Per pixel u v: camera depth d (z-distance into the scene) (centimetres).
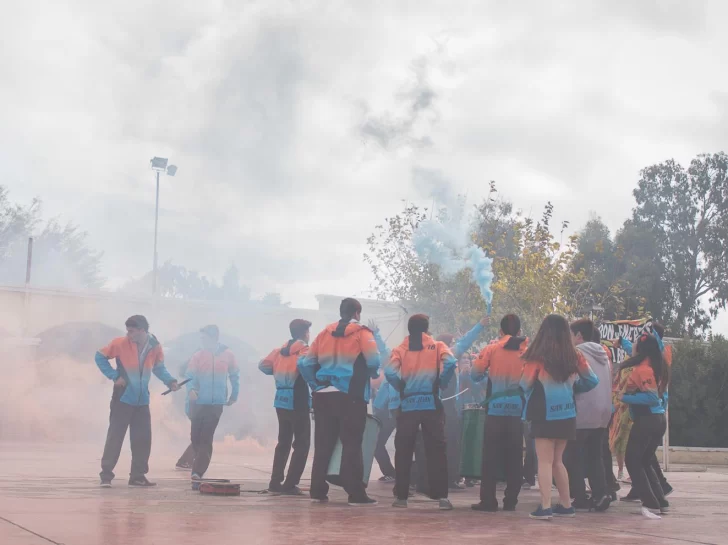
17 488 861
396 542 542
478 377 838
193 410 948
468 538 579
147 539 519
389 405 1005
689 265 4869
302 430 897
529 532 631
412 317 824
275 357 919
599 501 837
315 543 525
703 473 1681
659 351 819
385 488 1038
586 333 877
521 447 821
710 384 2434
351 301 837
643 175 5041
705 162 4962
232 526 602
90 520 605
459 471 986
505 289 1689
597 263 4609
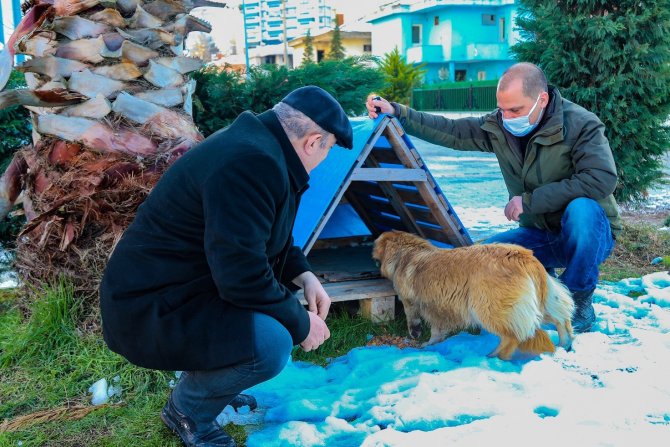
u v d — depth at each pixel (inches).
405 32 1622.8
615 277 188.5
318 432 98.7
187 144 133.2
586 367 119.7
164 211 85.6
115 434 101.0
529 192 150.2
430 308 133.1
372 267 167.5
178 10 138.9
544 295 122.9
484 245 128.1
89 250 130.6
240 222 80.7
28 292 138.9
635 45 225.5
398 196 167.0
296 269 107.8
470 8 1546.5
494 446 91.0
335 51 1720.0
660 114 238.5
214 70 197.3
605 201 142.6
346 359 132.5
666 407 102.1
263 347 86.1
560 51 237.9
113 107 128.9
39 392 114.6
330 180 141.0
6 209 141.3
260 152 82.8
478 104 1236.5
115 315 86.4
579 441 91.4
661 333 136.3
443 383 112.7
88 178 125.4
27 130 183.0
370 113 146.7
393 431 96.7
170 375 119.3
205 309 86.1
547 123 137.9
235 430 103.3
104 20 128.7
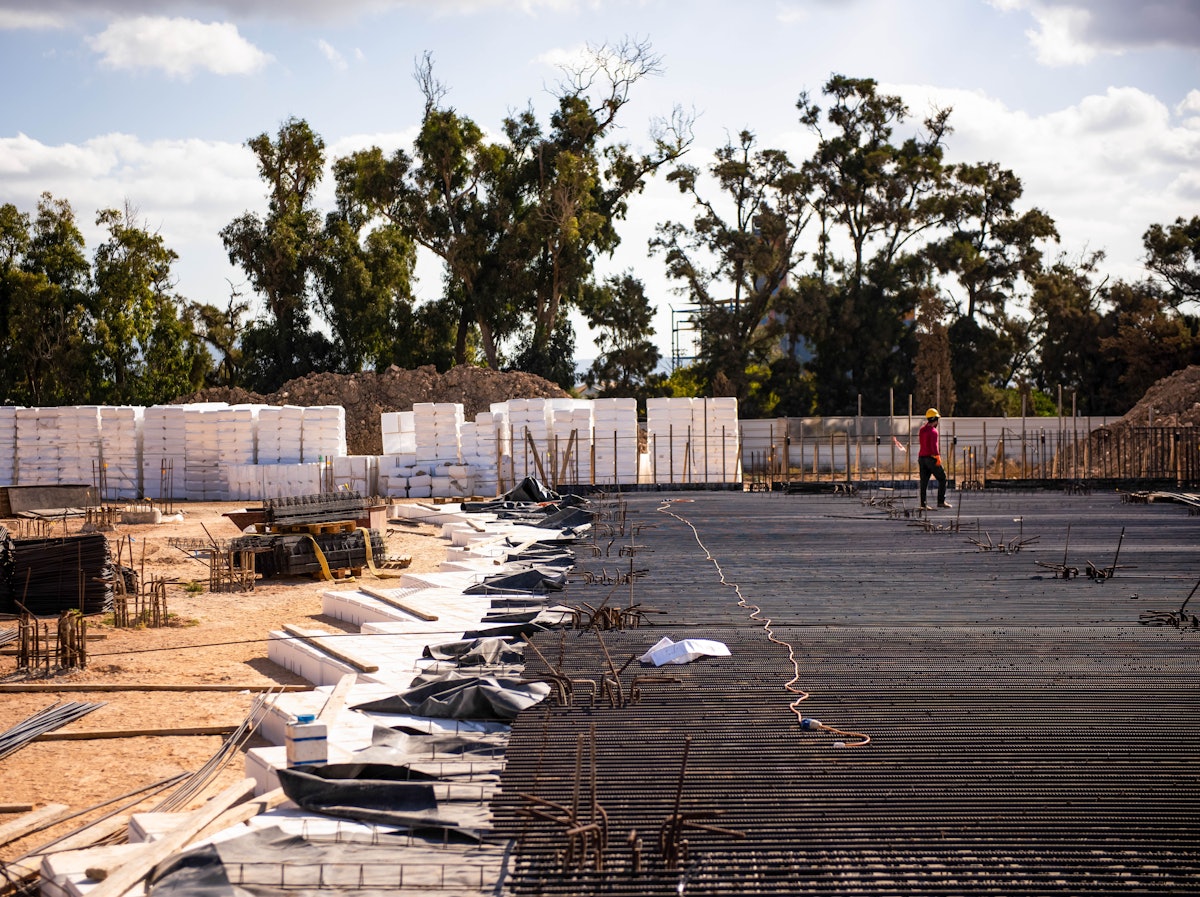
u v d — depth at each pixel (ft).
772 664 25.54
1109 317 166.09
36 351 168.25
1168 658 25.80
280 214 172.65
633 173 172.35
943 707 21.62
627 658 26.53
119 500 89.81
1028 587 36.94
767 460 115.34
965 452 98.07
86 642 36.42
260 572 51.03
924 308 158.20
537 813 15.05
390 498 83.61
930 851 14.83
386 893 13.56
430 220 164.25
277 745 24.26
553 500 75.97
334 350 172.35
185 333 180.14
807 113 165.37
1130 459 95.04
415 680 24.81
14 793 21.90
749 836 15.30
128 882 14.19
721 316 165.99
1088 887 13.80
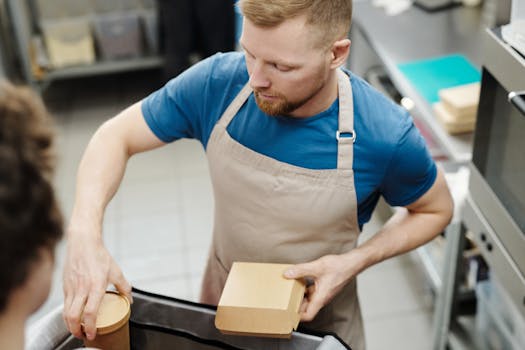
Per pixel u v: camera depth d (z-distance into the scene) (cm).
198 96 139
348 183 131
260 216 138
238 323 111
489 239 170
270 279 119
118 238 329
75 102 444
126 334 108
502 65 145
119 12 416
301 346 109
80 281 113
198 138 149
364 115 127
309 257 139
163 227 334
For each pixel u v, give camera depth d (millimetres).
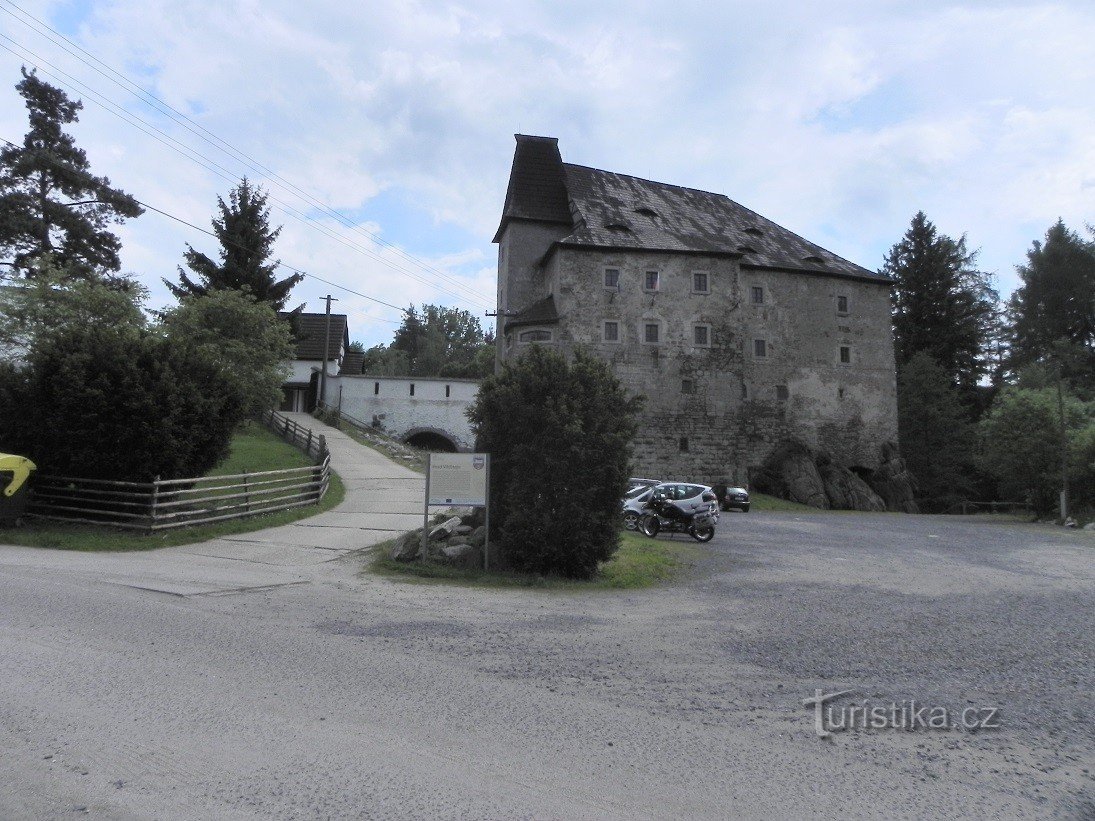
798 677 6988
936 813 4141
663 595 12195
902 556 19453
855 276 54375
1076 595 13359
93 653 6695
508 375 14281
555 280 46469
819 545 21609
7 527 16391
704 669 7180
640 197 53438
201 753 4566
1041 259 64438
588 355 14500
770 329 51844
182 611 8875
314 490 22984
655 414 45812
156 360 18016
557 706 5805
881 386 54312
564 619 9602
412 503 23859
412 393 56844
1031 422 40812
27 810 3783
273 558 14312
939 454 57438
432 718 5379
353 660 6938
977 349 65812
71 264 34000
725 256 48219
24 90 38375
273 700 5625
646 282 46875
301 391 64875
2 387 17859
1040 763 4977
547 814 3932
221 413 19031
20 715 5074
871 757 4992
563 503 13406
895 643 8672
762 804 4184
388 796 4066
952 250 67562
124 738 4754
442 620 9188
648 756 4832
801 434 51625
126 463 17266
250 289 44688
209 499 17875
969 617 10719
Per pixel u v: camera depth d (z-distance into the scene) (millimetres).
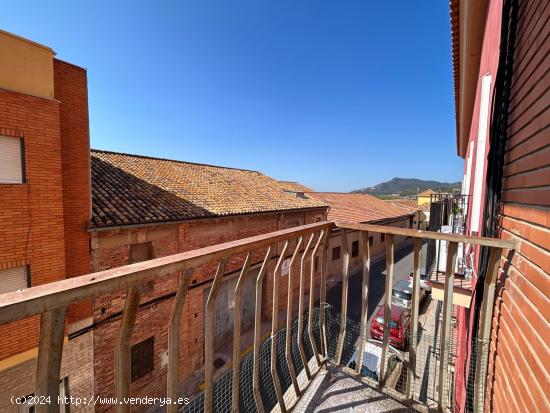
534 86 1675
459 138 10250
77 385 5871
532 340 1424
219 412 3990
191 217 8000
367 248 2139
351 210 20391
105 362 6379
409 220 27484
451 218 6875
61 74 5852
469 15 4117
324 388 2100
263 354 5434
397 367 2867
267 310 11609
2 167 4973
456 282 3906
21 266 5176
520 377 1540
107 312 6371
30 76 5246
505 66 2332
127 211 7012
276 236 1624
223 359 8906
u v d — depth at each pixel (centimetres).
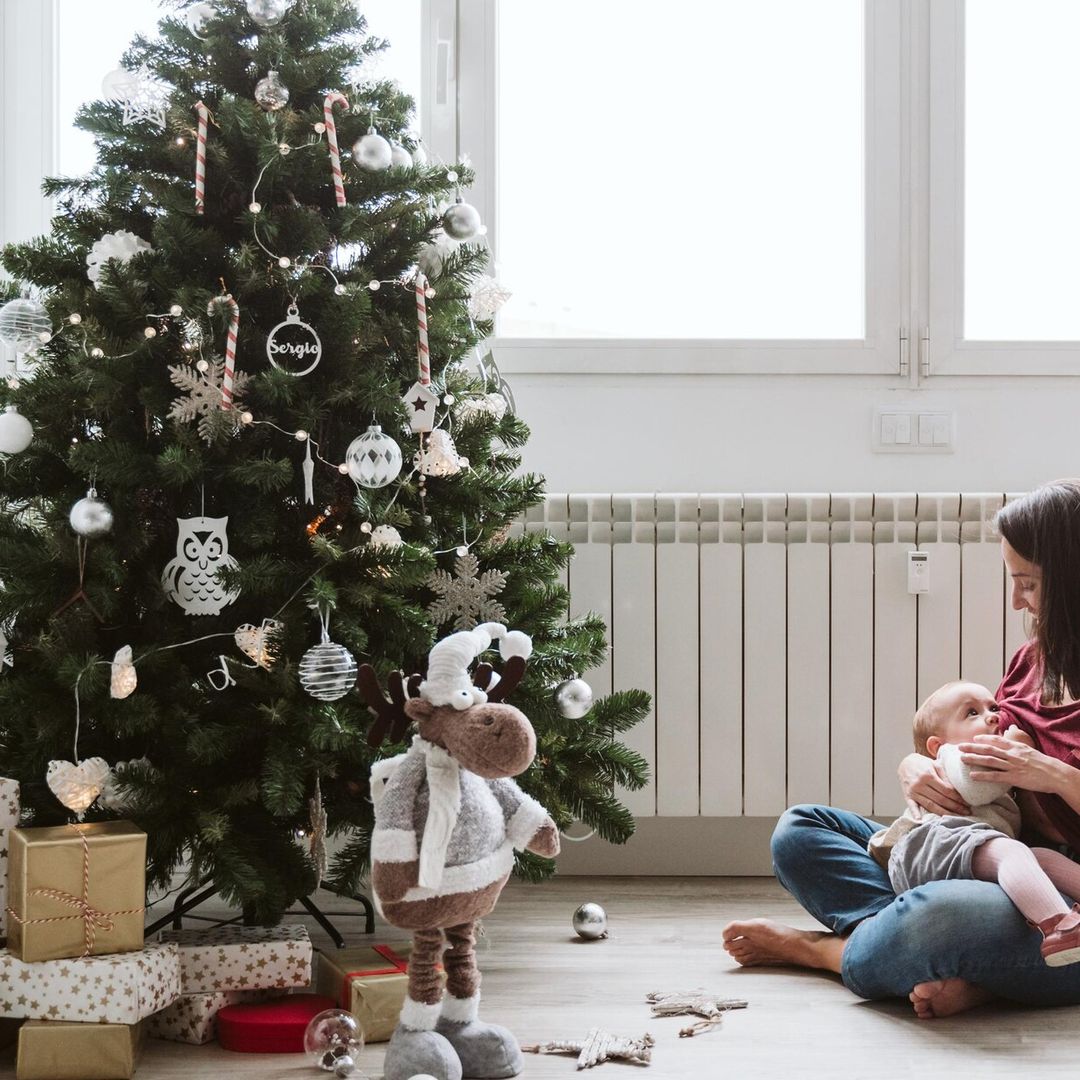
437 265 181
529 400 249
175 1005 159
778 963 185
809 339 248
+===+
Reprint exactly the lines above that start at the one with "182 611 8875" and end at the one with "646 282 46875", keeping both and adding none.

### SOLUTION BELOW
182 611 8875
314 490 22984
655 414 45812
156 360 18016
557 706 5805
881 386 54312
564 619 9602
412 503 23859
412 393 56844
1031 422 40812
27 810 3783
273 558 14312
939 454 57438
432 718 5379
353 660 6938
977 349 65812
71 264 34000
725 256 48219
24 90 38375
273 700 5625
646 282 46875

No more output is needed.